DATA EXCERPTS: Begin
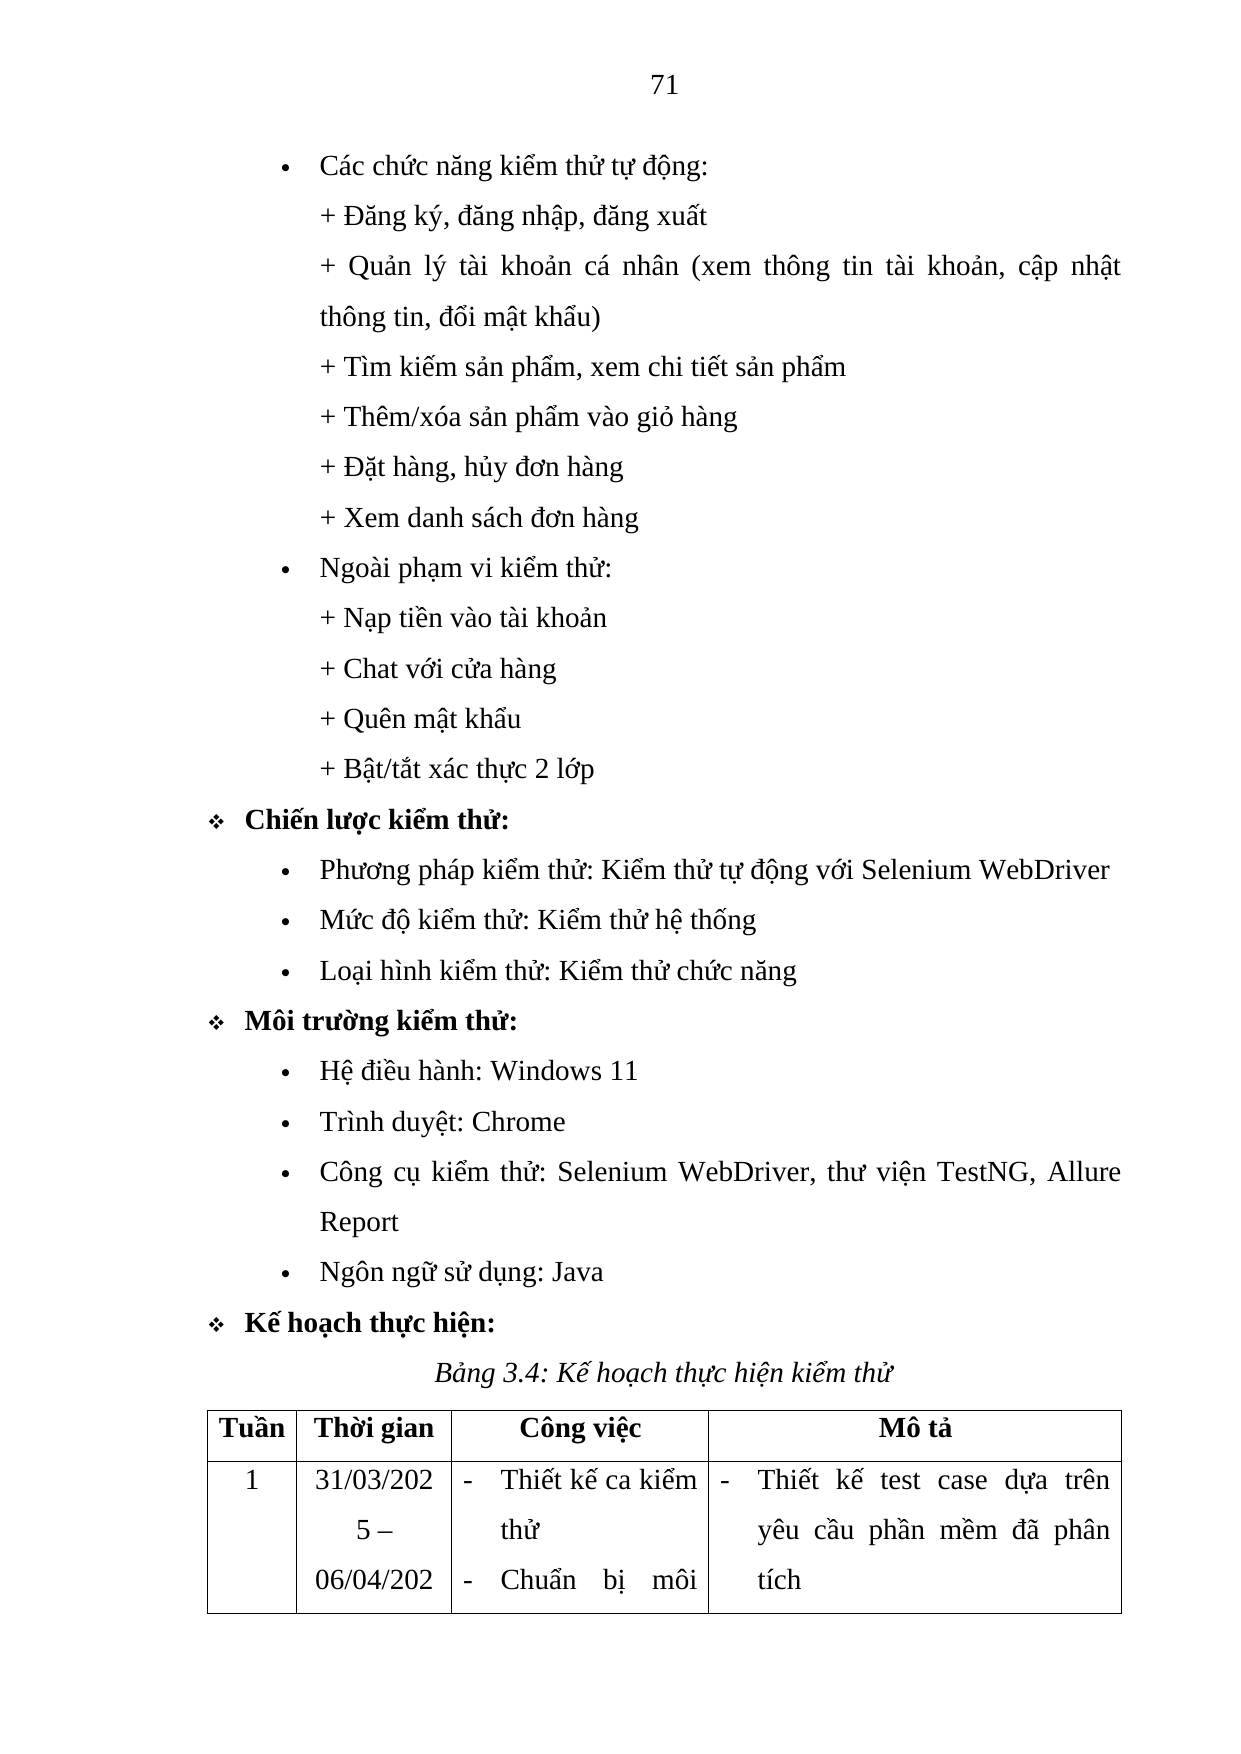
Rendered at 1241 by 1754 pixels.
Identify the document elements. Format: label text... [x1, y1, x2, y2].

table_cell 1 [208, 1462, 296, 1613]
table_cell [297, 1462, 451, 1613]
text + Xem danh sách đơn hàng [319, 500, 1122, 533]
table_header Công việc [452, 1411, 708, 1461]
list Hệ điều hành: Windows 11 [282, 1053, 1122, 1087]
list Trình duyệt: Chrome [282, 1104, 1122, 1137]
list Các chức năng kiểm thử tự động: [282, 148, 1122, 181]
text Bảng 3.2: Kế hoạch thực hiện kiểm thử [207, 1355, 1122, 1389]
list Công cụ kiểm thử: Selenium WebDriver, thư viện TestNG, Allure Report [282, 1154, 1122, 1238]
list Phương pháp kiểm thử: Kiểm thử tự động với Selenium WebDriver [282, 852, 1122, 886]
text + Thêm/xóa sản phẩm vào giỏ hàng [319, 399, 1122, 433]
list Loại hình kiểm thử: Kiểm thử chức năng [282, 953, 1122, 986]
table_header Mô tả [709, 1411, 1121, 1461]
list Kế hoạch thực hiện: [207, 1305, 1122, 1338]
list + Chat với cửa hàng [319, 651, 1122, 684]
list + Quên mật khẩu [319, 701, 1122, 735]
list + Bật/tắt xác thực 2 lớp [319, 751, 1122, 785]
table_header Tuần [208, 1411, 296, 1461]
list Mức độ kiểm thử: Kiểm thử hệ thống [282, 902, 1122, 936]
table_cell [709, 1462, 1121, 1613]
list + Nạp tiền vào tài khoản [319, 601, 1122, 634]
list Môi trường kiểm thử: [207, 1003, 1122, 1037]
list Ngoài phạm vi kiểm thử: [282, 550, 1122, 584]
text + Đăng ký, đăng nhập, đăng xuất [319, 198, 1122, 232]
text + Quản lý tài khoản cá nhân (xem thông tin tài khoản, cập nhật thông tin, đổi mật khẩu) [319, 248, 1122, 332]
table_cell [452, 1462, 708, 1613]
table_header Thời gian [297, 1411, 451, 1461]
list Ngôn ngữ sử dụng: Java [282, 1254, 1122, 1288]
text + Tìm kiếm sản phẩm, xem chi tiết sản phẩm [319, 349, 1122, 382]
list Chiến lược kiểm thử: [207, 802, 1122, 835]
text + Đặt hàng, hủy đơn hàng [319, 449, 1122, 483]
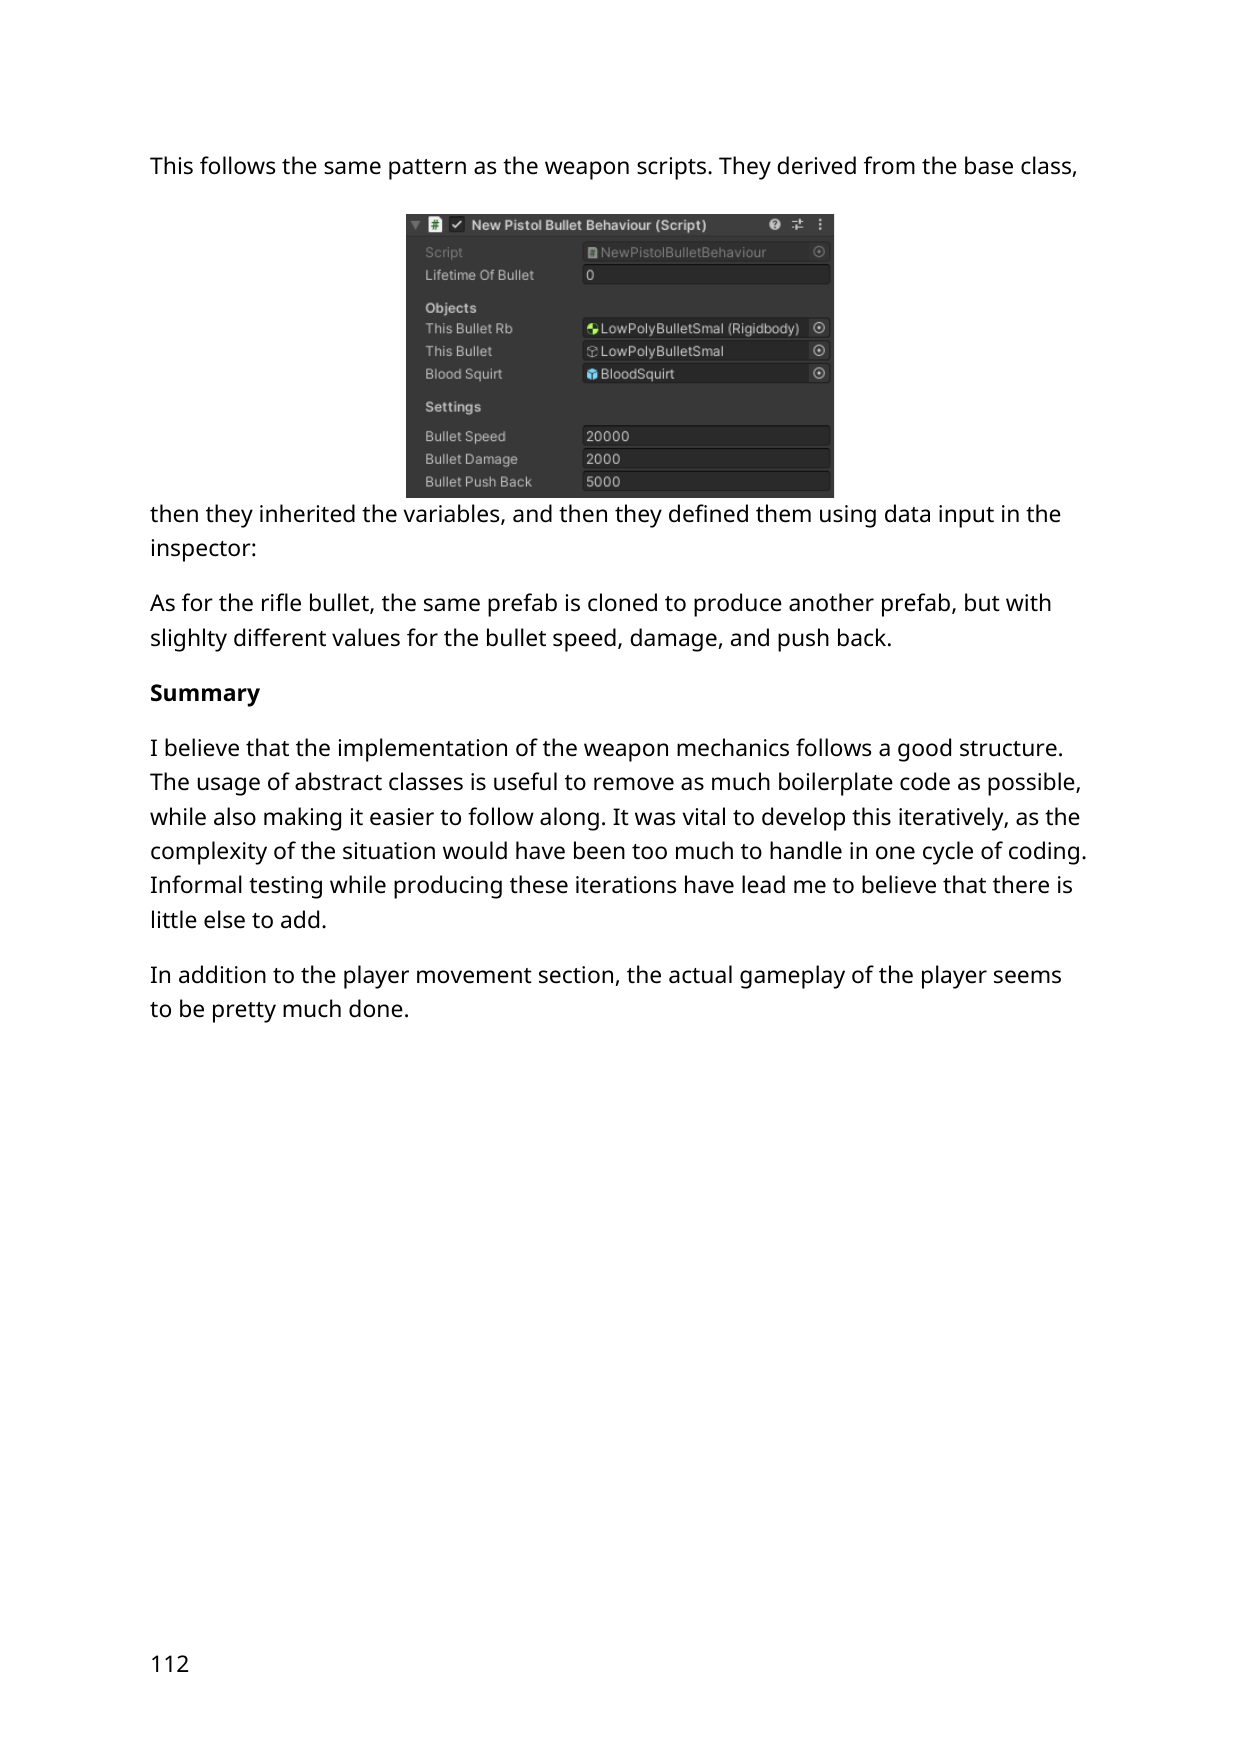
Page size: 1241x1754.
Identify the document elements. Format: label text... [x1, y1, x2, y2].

text Summary [150, 677, 1090, 708]
text This follows the same pattern as the weapon scripts. They derived from the base class, then they inherited the variables, and then they defined them using data input in the inspector: [150, 150, 1090, 563]
text As for the rifle bullet, the same prefab is cloned to produce another prefab, but with slighlty different values for the bullet speed, damage, and push back. [150, 587, 1090, 653]
picture [406, 214, 835, 498]
text In addition to the player movement section, the actual gameplay of the player seems to be pretty much done. [150, 959, 1090, 1025]
text I believe that the implementation of the weapon mechanics follows a good structure. The usage of abstract classes is useful to remove as much boilerplate code as possible, while also making it easier to follow along. It was vital to develop this iteratively, as the complexity of the situation would have been too much to handle in one cycle of coding. Informal testing while producing these iterations have lead me to believe that there is little else to add. [150, 732, 1090, 935]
DATA EXCERPTS: End
Return only the lines of the records in which the string "thực" appears.

ANSWER TO THE EXERCISE →
text Bảng 3.2: Kế hoạch thực hiện kiểm thử [207, 1355, 1122, 1389]
list Kế hoạch thực hiện: [207, 1305, 1122, 1338]
list + Bật/tắt xác thực 2 lớp [319, 751, 1122, 785]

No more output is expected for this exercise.